Vulnerabilidad

Cuando se comienza en el mundo de la Seguridad de la Información, comienza un bombardeo de términos nuevos que acaban nublándote la vista y que poco a poco, con su manejo diario y tras un periodo de asentamiento comienzas a entender y a utilizar.

Algunos de estos términos son, activo, amenaza o vulnerabilidad. Estos tres conceptos están íntimamente ligados y los podemos definir de forma simplificada como sigue:

Activo: Cualquier cosa que tiene valor para la organización.
Amenaza: Evento que es capaz de causar un daño (impacto) a algún activo.
Vulnerabilidad: ¿?¿?

Aquí viene el problema, y la fuente de no pocas conversaciones con la gente que me rodea acerca de dónde viene la vulnerabilidad de un activo. Veamos el problema.

Tengo un papel que contiene una información escrita de gran valor para mi organización, por lo que para mi es un activo de vital importancia. Podemos decir que el papel es inflamable, pero esto es, ni más ni menos, que porque exite el fuego (la amenaza). Ahora bien, ¿y si meto el papel en un armario inífugo?. En este contexto, ¿deja de ser ese papel vulnerable al fuego?. Esto nos lleva a una pregunta más general, ¿depende la vulnerabilidad de un activo del contexto en el que se encuentra?.

Para aclarar este embrollo vamos a acudir al diccionario de la rae:

Vulnerable: adj. Que puede ser herido o recibir lesión, física o moralmente.

Por tanto, una vulnerabilidad existe porque un activo puede ser herido o recibir lesión, física o moralmente. Esto hace mención a su naturaleza, a que existe, y por tanto puede recibir lesión física y a que puede ser de naturaleza humana, pues puede ser dañado moralmente. De esto deducimos que la vulnerabilidad pertenece al activo y es inherente a su naturaleza.

Volviendo al ejemplo del papel con información trascendental dentro de un armario inífugo, tendríamos lo siguiente:

- La información es vulnerable.
- El papel es vulnerable.
- El armario inífugo es vulnerable.

Por su propia condición, estos tres elementos son vulnerables, sin embargo, en Seguridad de la Información, no podemos dejarlo ahí, sabemos que algo puede ocurrirles a los activos de información de una empresa, pero el quid de la cuestión está en saber qué puede ocurrirles para prevenirlo y poner los controles necesarios para minimizar la probabilidad de ocurrencia de un suceso adverso.

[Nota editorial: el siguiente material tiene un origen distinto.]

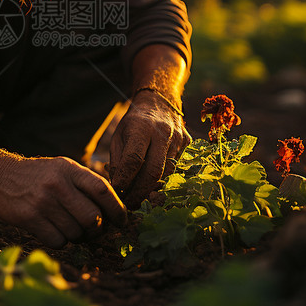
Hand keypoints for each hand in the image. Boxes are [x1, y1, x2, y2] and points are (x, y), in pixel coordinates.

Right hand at [0, 156, 126, 247]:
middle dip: (96, 229)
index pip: (103, 190)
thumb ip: (84, 183)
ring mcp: (43, 202)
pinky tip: (52, 229)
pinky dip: (60, 241)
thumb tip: (113, 209)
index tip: (121, 221)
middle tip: (93, 230)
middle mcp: (58, 185)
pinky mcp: (29, 218)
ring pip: (75, 233)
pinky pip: (57, 241)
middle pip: (92, 218)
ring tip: (67, 226)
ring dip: (76, 236)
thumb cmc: (36, 175)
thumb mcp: (61, 168)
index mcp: (69, 169)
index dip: (117, 209)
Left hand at [108, 90, 191, 207]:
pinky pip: (177, 167)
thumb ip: (118, 161)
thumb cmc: (134, 122)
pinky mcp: (188, 143)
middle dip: (141, 192)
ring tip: (140, 196)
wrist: (159, 102)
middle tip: (130, 204)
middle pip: (154, 171)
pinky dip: (164, 178)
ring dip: (153, 188)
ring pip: (167, 173)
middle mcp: (162, 132)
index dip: (125, 180)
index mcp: (141, 128)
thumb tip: (118, 187)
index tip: (117, 192)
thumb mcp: (119, 136)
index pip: (133, 160)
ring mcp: (178, 138)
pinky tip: (154, 183)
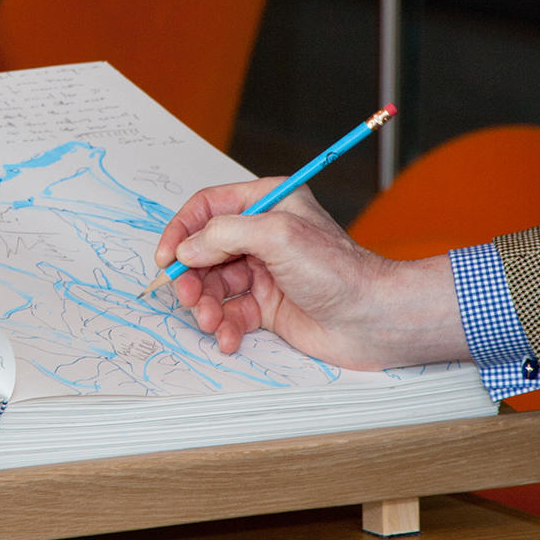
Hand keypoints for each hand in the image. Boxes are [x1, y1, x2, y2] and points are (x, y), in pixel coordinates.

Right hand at [155, 178, 468, 369]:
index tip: (167, 258)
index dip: (182, 230)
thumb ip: (224, 234)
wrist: (372, 319)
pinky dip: (223, 327)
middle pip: (204, 250)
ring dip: (204, 305)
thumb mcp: (277, 235)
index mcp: (268, 202)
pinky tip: (229, 338)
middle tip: (188, 298)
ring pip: (213, 285)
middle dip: (192, 277)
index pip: (208, 207)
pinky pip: (230, 313)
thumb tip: (187, 250)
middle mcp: (263, 235)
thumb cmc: (337, 270)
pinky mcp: (268, 305)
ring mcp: (265, 271)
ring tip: (210, 322)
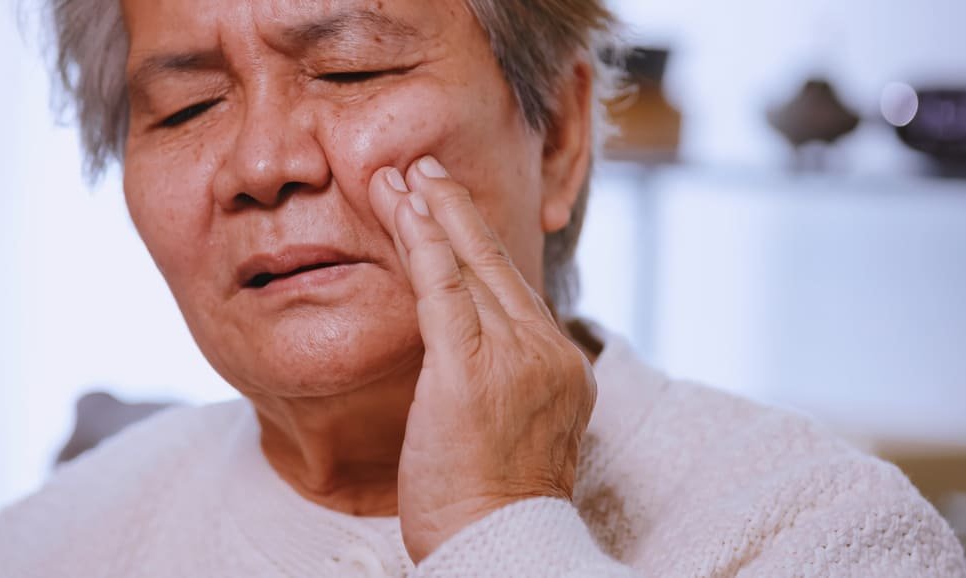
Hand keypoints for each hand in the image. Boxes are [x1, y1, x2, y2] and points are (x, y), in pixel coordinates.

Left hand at [368, 156, 597, 562]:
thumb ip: (508, 376)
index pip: (514, 288)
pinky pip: (442, 291)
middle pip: (495, 265)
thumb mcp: (518, 427)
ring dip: (432, 214)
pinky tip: (405, 208)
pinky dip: (422, 243)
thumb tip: (478, 349)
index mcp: (561, 364)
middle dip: (456, 212)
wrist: (500, 547)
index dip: (478, 243)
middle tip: (426, 168)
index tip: (451, 209)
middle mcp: (547, 351)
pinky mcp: (470, 370)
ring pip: (468, 268)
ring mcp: (514, 358)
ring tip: (404, 176)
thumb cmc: (494, 501)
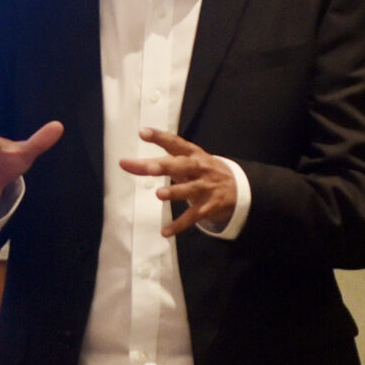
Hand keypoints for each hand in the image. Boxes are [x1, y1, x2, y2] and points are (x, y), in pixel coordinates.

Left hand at [119, 127, 237, 236]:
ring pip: (189, 190)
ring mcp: (205, 187)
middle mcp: (199, 168)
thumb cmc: (202, 171)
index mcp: (192, 154)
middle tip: (149, 168)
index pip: (175, 143)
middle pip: (182, 165)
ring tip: (159, 194)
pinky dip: (179, 224)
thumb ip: (157, 163)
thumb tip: (127, 164)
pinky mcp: (208, 206)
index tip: (142, 132)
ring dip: (175, 192)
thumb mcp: (186, 163)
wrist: (238, 188)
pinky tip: (165, 231)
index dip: (159, 137)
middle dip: (166, 167)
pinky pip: (192, 216)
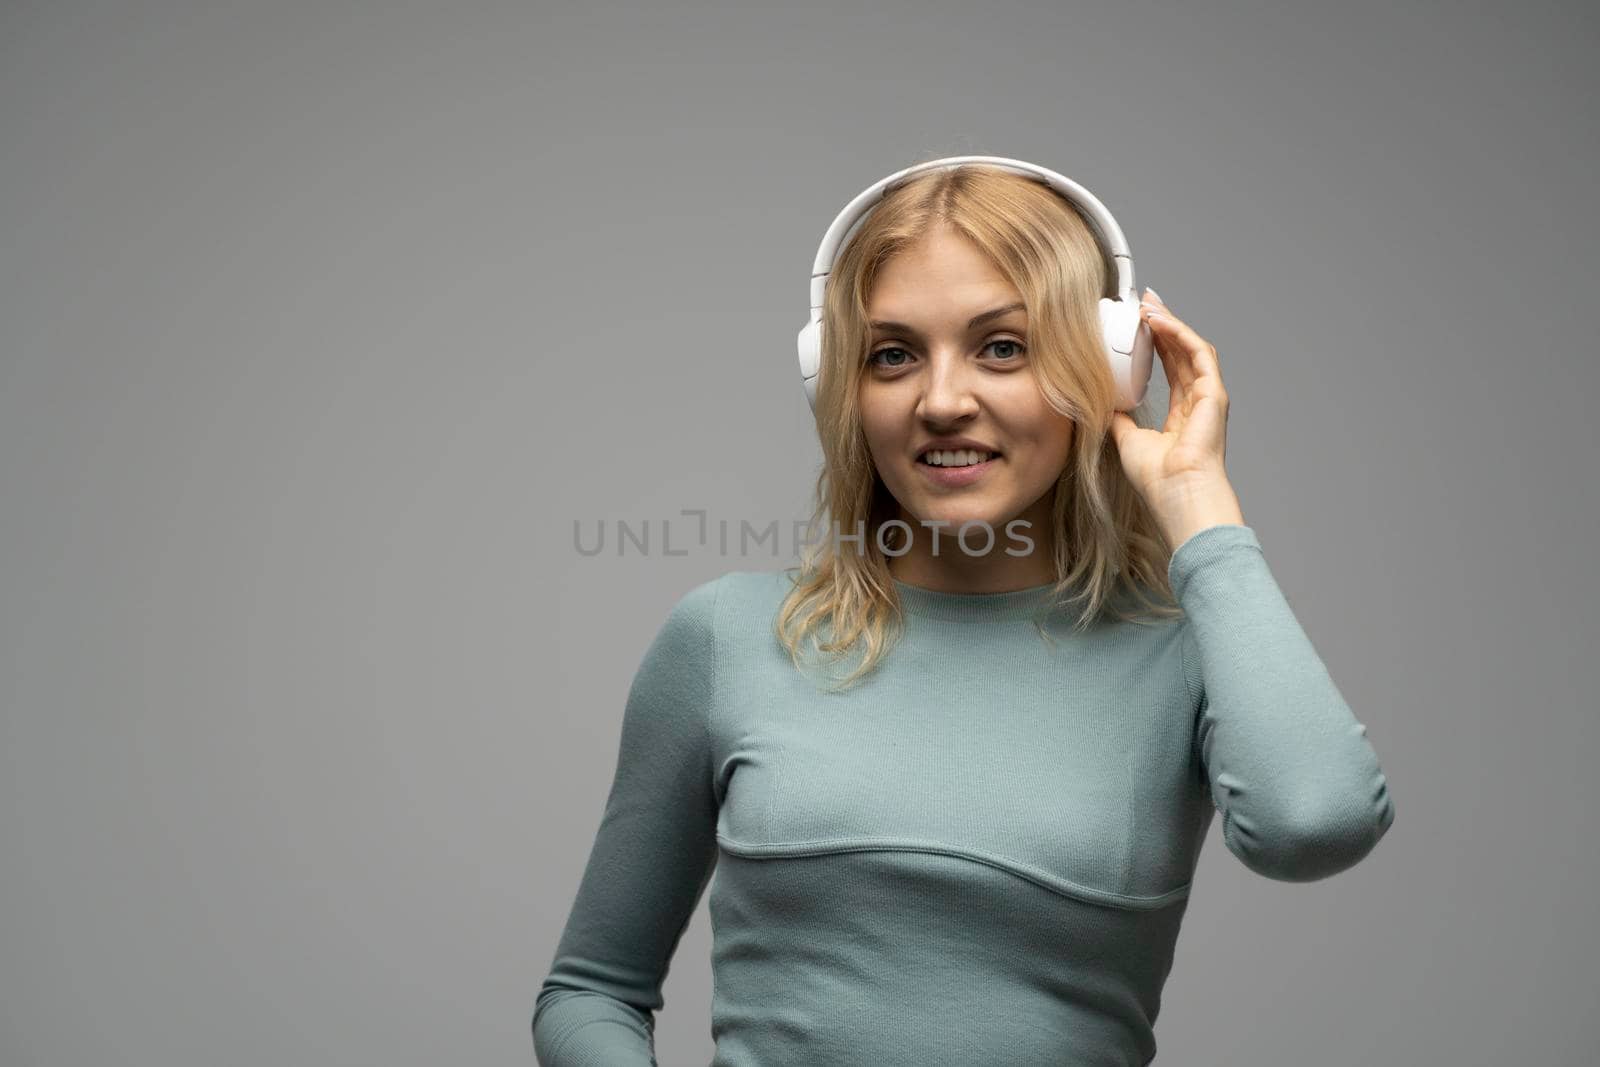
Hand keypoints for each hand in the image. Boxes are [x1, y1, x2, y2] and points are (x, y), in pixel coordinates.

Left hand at [1108, 289, 1244, 546]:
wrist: (1178, 493)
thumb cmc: (1158, 478)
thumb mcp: (1128, 441)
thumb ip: (1120, 420)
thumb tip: (1103, 404)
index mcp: (1183, 414)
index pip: (1171, 368)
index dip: (1156, 344)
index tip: (1139, 325)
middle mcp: (1198, 402)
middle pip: (1181, 353)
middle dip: (1163, 325)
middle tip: (1143, 303)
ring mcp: (1209, 397)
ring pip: (1190, 348)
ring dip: (1170, 323)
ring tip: (1148, 306)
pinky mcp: (1214, 393)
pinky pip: (1198, 353)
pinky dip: (1179, 334)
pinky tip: (1160, 320)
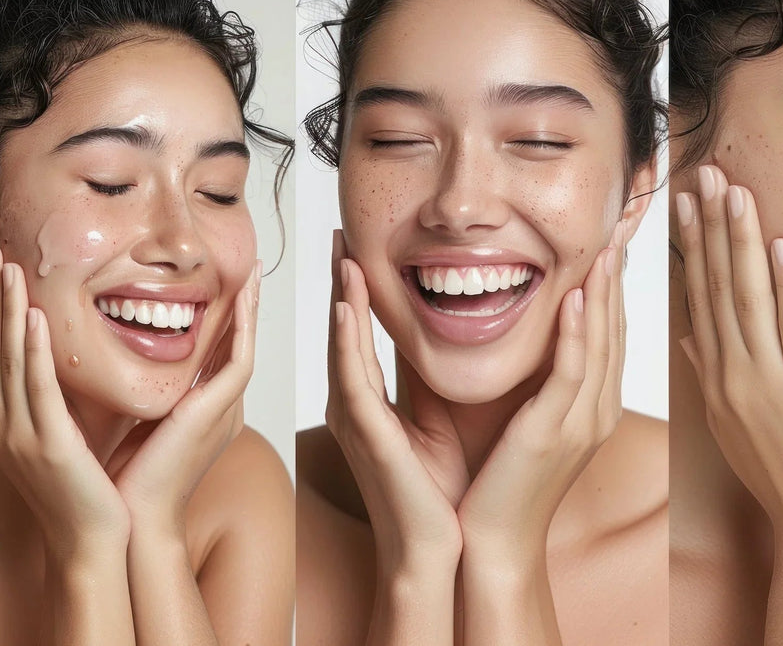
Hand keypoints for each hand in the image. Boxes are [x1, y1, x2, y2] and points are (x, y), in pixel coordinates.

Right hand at [0, 241, 129, 557]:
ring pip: (6, 358)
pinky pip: (36, 387)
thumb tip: (53, 352)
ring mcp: (17, 434)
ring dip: (5, 308)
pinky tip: (32, 316)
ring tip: (7, 267)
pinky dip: (31, 349)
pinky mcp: (47, 443)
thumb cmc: (80, 484)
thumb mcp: (55, 433)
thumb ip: (49, 395)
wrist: (90, 538)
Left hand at [107, 260, 260, 537]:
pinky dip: (244, 326)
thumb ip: (141, 393)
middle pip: (240, 346)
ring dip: (251, 309)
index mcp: (207, 412)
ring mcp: (227, 408)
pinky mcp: (220, 409)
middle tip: (251, 272)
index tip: (223, 291)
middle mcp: (224, 407)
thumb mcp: (135, 422)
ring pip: (246, 346)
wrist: (135, 517)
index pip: (221, 356)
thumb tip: (115, 361)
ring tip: (253, 275)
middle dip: (247, 309)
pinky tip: (242, 299)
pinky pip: (241, 358)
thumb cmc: (128, 479)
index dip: (227, 322)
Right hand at [326, 230, 464, 570]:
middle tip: (339, 232)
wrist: (437, 550)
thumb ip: (425, 385)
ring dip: (340, 297)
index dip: (355, 289)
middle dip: (339, 281)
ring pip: (342, 346)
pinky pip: (354, 380)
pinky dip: (347, 341)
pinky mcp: (369, 436)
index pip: (358, 333)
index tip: (356, 245)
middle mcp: (356, 405)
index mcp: (371, 403)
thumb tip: (444, 342)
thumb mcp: (433, 424)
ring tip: (340, 252)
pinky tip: (346, 307)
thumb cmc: (437, 494)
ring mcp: (357, 420)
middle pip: (342, 331)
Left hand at [455, 220, 625, 557]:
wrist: (491, 544)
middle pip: (614, 333)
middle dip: (617, 280)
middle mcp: (594, 412)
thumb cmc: (497, 483)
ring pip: (600, 346)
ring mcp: (580, 424)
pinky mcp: (554, 433)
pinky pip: (572, 374)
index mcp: (589, 409)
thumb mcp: (521, 422)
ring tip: (606, 247)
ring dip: (602, 294)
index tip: (610, 247)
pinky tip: (577, 298)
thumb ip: (528, 380)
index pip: (606, 337)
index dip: (611, 291)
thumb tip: (515, 335)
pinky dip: (577, 333)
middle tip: (621, 230)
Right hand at [675, 165, 782, 549]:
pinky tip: (779, 245)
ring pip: (746, 300)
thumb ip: (712, 376)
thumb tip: (691, 337)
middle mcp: (732, 376)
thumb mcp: (735, 427)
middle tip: (698, 176)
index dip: (691, 249)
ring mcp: (766, 383)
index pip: (698, 301)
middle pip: (714, 289)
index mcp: (718, 381)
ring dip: (738, 240)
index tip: (684, 207)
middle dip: (706, 227)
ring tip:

Para ello debemos saber a qué es vulnerable cada activo, o lo que es lo mismo, qué puede dañar física o moralmente a un activo. Es por ello que asociamos la vulnerabilidad de un activo a una amenaza. Volviendo sobre el ejemplo.

- La información no es vulnerable al fuego.
- El papel es vulnerable al fuego.
- El armario inífugo no es vulnerable al fuego.

De esta forma tenemos que, al escribir la información en el papel, la estamos exponiendo al fuego y al meter este papel en el armario inífugo estamos protegiendo la información del fuego.

Y de todo esto deducimos que, la vulnerabilidad de un activo de información a una amenaza concreta y en un momento determinado del tiempo depende de su contexto, el cual modifica el grado de vulnerabilidad del activo. Y esto no es ni más ni menos que la base de la seguridad de la información, modificar el contexto de un activo de información para que éste sea más seguro :).

Por último, y siempre bajo mi punto de vista, a la definición de la rae yo le añadiría lo siguiente:

Vulnerable: adj. Que puede ser herido o recibir lesión, física, lógica o moralmente.